Twig macros VS includes?

With includes, you would include an entire template, verbatim. That template would have access to any template variables currently in scope.

With macros, you are defining a kind of function within Twig (not to be confused with a Twig function, which can access other application logic, not just data passed into templates) that can render a particular component given appropriate objects. So you could have a macro for rendering, say, a shopping list which takes a shopping list as a parameter - and you could then reuse this macro without worrying whether you'd passed the data into the template in the same way elsewhere. Variables not explicitly passed into the macro would not be within scope within that macro.

A macro should really do one specific task to take some data and render a reusable component. An include can comprise any chunk of things - it's a lot more up to you. The extensible nature of the way Twig templates work, as opposed to something like Smarty, means that you are likely to use includes less, by design - but there can still be use cases where it will be the easiest way of avoiding duplication in your templates.


I am new to Symfony2, but I think the difference between twig macro and include is as following.

include: Used to define common parts in the page, such as header, sidebar or slot.

macro: Used to define functions related to the view, such as pagination.

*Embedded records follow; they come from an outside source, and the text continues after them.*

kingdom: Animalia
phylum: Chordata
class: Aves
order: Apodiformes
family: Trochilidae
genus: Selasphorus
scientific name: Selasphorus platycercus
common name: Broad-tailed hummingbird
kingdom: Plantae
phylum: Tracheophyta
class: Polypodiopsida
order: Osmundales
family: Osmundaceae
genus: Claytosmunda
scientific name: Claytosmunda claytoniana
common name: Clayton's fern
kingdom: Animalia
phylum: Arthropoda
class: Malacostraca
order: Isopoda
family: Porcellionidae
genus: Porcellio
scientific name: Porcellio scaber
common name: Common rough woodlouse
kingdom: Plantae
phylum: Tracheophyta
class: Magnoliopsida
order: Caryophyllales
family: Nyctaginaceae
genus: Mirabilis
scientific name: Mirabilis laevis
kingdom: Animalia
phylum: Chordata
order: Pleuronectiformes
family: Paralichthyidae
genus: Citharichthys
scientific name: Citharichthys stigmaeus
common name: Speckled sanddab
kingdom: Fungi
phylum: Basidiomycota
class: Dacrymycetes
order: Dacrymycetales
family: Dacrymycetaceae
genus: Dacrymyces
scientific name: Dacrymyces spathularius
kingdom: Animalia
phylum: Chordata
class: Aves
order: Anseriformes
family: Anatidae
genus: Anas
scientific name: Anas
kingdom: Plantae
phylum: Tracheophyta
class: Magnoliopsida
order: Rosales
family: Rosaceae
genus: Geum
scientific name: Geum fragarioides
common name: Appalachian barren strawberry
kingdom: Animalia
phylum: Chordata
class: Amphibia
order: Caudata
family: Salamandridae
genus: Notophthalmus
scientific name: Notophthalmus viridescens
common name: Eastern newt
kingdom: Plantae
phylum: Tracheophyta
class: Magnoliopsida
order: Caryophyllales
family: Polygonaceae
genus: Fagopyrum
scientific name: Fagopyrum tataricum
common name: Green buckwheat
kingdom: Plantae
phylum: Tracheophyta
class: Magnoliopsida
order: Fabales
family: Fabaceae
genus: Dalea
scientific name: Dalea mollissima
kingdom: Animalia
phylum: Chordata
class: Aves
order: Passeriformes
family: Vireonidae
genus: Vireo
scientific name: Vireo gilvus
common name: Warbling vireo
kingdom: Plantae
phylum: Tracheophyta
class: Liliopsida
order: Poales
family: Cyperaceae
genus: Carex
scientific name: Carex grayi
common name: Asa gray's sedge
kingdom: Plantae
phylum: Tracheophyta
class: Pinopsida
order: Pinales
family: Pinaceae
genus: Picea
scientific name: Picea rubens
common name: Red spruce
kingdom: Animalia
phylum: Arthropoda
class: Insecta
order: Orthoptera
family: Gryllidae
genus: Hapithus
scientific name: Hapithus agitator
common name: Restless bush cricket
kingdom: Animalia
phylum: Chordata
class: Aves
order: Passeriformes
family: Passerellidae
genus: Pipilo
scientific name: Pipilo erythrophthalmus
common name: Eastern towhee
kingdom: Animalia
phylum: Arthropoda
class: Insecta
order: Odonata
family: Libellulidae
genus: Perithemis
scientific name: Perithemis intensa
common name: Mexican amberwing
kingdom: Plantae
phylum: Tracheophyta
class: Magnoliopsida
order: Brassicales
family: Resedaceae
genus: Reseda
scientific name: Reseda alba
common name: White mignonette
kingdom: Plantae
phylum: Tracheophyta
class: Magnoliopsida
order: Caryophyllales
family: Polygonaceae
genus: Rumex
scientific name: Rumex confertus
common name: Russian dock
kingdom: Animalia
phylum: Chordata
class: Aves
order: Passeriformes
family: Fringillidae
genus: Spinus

Even though this question has an accepted answer, I think it is important to point out a few key differences between include and macro in twig.

  1. (The obvious): You can define multiple macros in a single file, resulting in multiple reusable blocks of code per file. An include is always included entirely, so one reusable block of code per file.

  2. There is a significant performance difference between the two options if you are planning to use it inside a loop. From my tests with 10k iterations, here are the times to render the template:

  • raw HTML: 0.0015s
  • macro: 0.040s (27x slower)
  • include: 0.1584s (105x slower)

The macro import was called outside of this iteration.

  1. If you use include '...' with {...}, then you are passing entire context to the included template, and all the context variables (parameters) are optional. With macros, you may define required parameters, which is sometimes handy.

  2. You can define a macro within the same template that calls the macro. Not possible with include.

  3. To use a macro, you will need at least 2 statements in your template: one to import the macro, the other one to use it. Using include is just one statement, which is cleaner.